Basically, there are three different elements mentioned on a standard nutrition label. To read the nutrition label properly, you need to understand each element on the label thoroughly. By learning to decode the nutrition label, you are moving a step closer to a healthy lifestyle.
So, here are the three elements you should learn about:
Each value on the label for different nutrients is based on the serving size. Most food companies keep the serving size low. This is done in order to create the illusion about the calorie count of the food. Companies in US must mention the number of servings per package. This is not the case with food companies in other countries. They are not bound to do it unlike in US.

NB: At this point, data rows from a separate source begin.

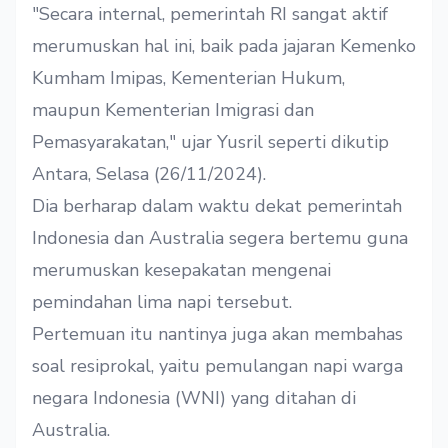
"Secara internal, pemerintah RI sangat aktif
merumuskan hal ini, baik pada jajaran Kemenko
Kumham Imipas, Kementerian Hukum,
maupun Kementerian Imigrasi dan
Pemasyarakatan," ujar Yusril seperti dikutip
Antara, Selasa (26/11/2024).
Dia berharap dalam waktu dekat pemerintah
Indonesia dan Australia segera bertemu guna
merumuskan kesepakatan mengenai
pemindahan lima napi tersebut.
Pertemuan itu nantinya juga akan membahas
soal resiprokal, yaitu pemulangan napi warga
negara Indonesia (WNI) yang ditahan di
Australia.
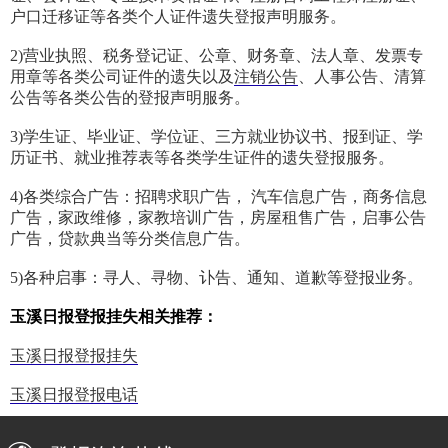
户口迁移证等各类个人证件遗失登报声明服务。
2)营业执照、税务登记证、公章、财务章、法人章、发票专
用章等各类公司证件的遗失以及
注销公告
、人事公告、清算
公告等各类公告的登报声明服务。
3)学生证、毕业证、学位证、三方就业协议书、报到证、学
历证书、就业推荐表等各类学生证件的遗失登报服务。
4)各类综合广告：招聘求职广告， 汽车信息广告，商务信息
广告，家政维修，家教培训广告，房屋租售广告，启事公告
广告，贷款典当等分类信息广告。
5)各种启事：寻人、寻物、讣告、通知、道歉等登报业务。
玉溪日报登报挂失相关推荐：
玉溪日报登报挂失
玉溪日报登报电话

Well, you can still find out the number of servings even if it isn’t mentioned on the packaging. Simply divide the total quantity (in grams) of the food package with the number of grams in one serving size and you will get the number of total servings in the overall pack.
Well, most people put a lot of emphasis on the calorie count and neglect everything that’s high in the number of calories. It is quite the way if you are trying to lose weight but being said that you must also understand that you require calories to fuel your body with energy.
This is one of the most important factors that you must consider always. If you take more calories than you require, it will lead to weight gain. However, if you want to lose weight, it is advised to go for foods that are low in calories. They should also be high in nutrients. On a general note, anything over 400 calories per serving should be restricted from your diet.
% Daily Value (%DV) and Footnote
If you have been reading the nutrition labels on packaged foods a lot, you must have come across the terms Daily Value or DV as well as the footnote. Well, the number reflected as Daily Value is the percentage of a nutrient found in single serving. The percentage show the amounts of nutrients present in a 2000-calorie diet. This number helps you understand the nutritional value of the food. In simple terms, if the Daily Value or DV is less than 5 percent, the food is considered as low in nutrients,. If the %DV is more than 20 percent, then it is the sign of a highly nutritious food.
Besides the nutrition values, the label also contains a footnote that describes the amount of fat, carbohydrates, fiber, sodium, and cholesterol you must consume on 2000 or 2500 calorie diets.